Top of EXERCISE TEXT

Manas-Embold avatar Nov 25 '20 11:11 Manas-Embold

Any thoughts, where am i going wrong in conversion ? I think after conversion its kind of loading default gpt2 english language model instead of mine gpt-2 model trained on java code.

Manas-Embold avatar Nov 25 '20 11:11 Manas-Embold

When i use to_gpu=True and to_fp16=True for loading, i get english as output When i just use to_fp16=True and skip to_gpu=True, i get proper java output

This looks strange.

Manas-Embold avatar Nov 26 '20 05:11 Manas-Embold

to_fp16() is sorta beta and not fully tested. Ideally the ONNX support which I intend to add will handle this better.

However, that output is just weird in that it's pseudorandom as opposed to fully random, which may imply a different issue in the pipeline.

minimaxir avatar Nov 30 '20 18:11 minimaxir

Alright, thanks for reviewing !

junkgear avatar Nov 30 '20 18:11 junkgear

Tested: yes it's random output. I assume something changed in Transformers upstream, so I might have to remove it (also there doesn't seem to be a speed increase anymore). Will add a warning for now.

minimaxir avatar Dec 01 '20 00:12 minimaxir

I'm able to use fp16 with sensible outputs if I use:

with torch.cuda.amp.autocast():
    ai.generate(...)

Interestingly, I seem to be getting slower generation using fp16 on an RTX2060. Though, half memory usage is a plus.

briansemrau avatar Jan 27 '21 23:01 briansemrau

I was really puzzled by this: I found to_fp16 was generating sensible, normal content on Google Colab despite the warning messages, but was totally bizarre in production. It turned out the pyTorch versions were different - Google was on torch 1.8.1 and Cuda 11.1, while my server was torch 1.7 and Cuda 11.0 . Once I upgraded the libraries on my server I found FP16 generation was working correctly again, so it may be worth updating the warning where people are on older pyTorch versions?

jonnyplatt avatar Apr 28 '21 08:04 jonnyplatt

Bottom of EXERCISE TEXT

**PROBLEMS TO WORK ON**:
1. In the forum thread, which torch and CUDA versions did Google Colab have?
2. Quote the forum thread word for word, beginning at the words "I'm able to" and stopping after the words "older pyTorch versions?".

Top of GIVEN DATA

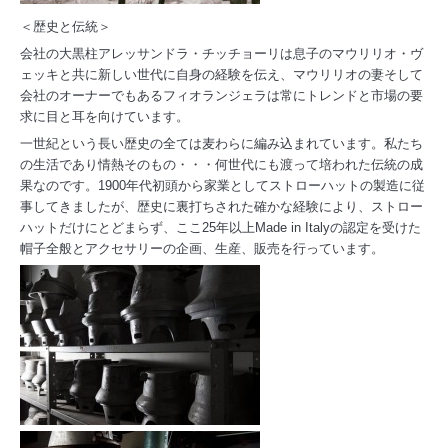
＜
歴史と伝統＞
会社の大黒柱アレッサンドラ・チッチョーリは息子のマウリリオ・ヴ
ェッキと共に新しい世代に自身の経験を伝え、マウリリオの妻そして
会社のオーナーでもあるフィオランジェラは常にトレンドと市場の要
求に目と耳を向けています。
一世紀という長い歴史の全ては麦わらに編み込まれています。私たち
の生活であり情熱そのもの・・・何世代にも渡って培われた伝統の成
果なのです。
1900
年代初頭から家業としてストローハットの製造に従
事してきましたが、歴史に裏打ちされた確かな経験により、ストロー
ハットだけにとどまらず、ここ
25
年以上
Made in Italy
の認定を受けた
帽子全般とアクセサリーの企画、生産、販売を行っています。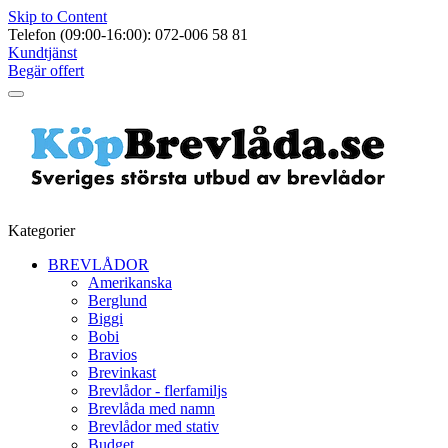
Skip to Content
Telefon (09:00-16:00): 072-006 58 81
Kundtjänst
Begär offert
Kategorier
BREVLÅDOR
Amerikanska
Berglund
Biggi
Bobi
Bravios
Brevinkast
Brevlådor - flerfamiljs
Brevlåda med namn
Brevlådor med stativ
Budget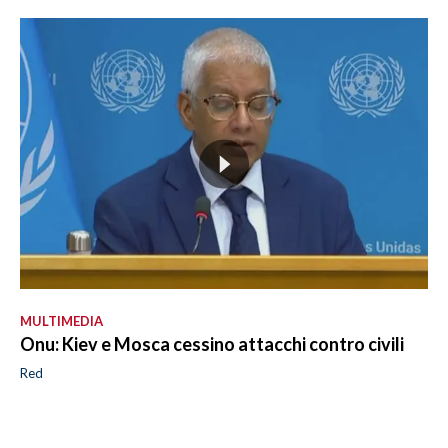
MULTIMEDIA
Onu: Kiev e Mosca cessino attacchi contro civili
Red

Bottom of GIVEN DATA

**SOLUTIONS PER TASK**:
1. Torch 1.8.1 and CUDA 11.1.

2.
I'm able to use fp16 with sensible outputs if I use:

with torch.cuda.amp.autocast():
    ai.generate(...)

Interestingly, I seem to be getting slower generation using fp16 on an RTX2060. Though, half memory usage is a plus.

briansemrau avatar Jan 27 '21 23:01 briansemrau

I was really puzzled by this: I found to_fp16 was generating sensible, normal content on Google Colab despite the warning messages, but was totally bizarre in production. It turned out the pyTorch versions were different - Google was on torch 1.8.1 and Cuda 11.1, while my server was torch 1.7 and Cuda 11.0 . Once I upgraded the libraries on my server I found FP16 generation was working correctly again, so it may be worth updating the warning where people are on older pyTorch versions?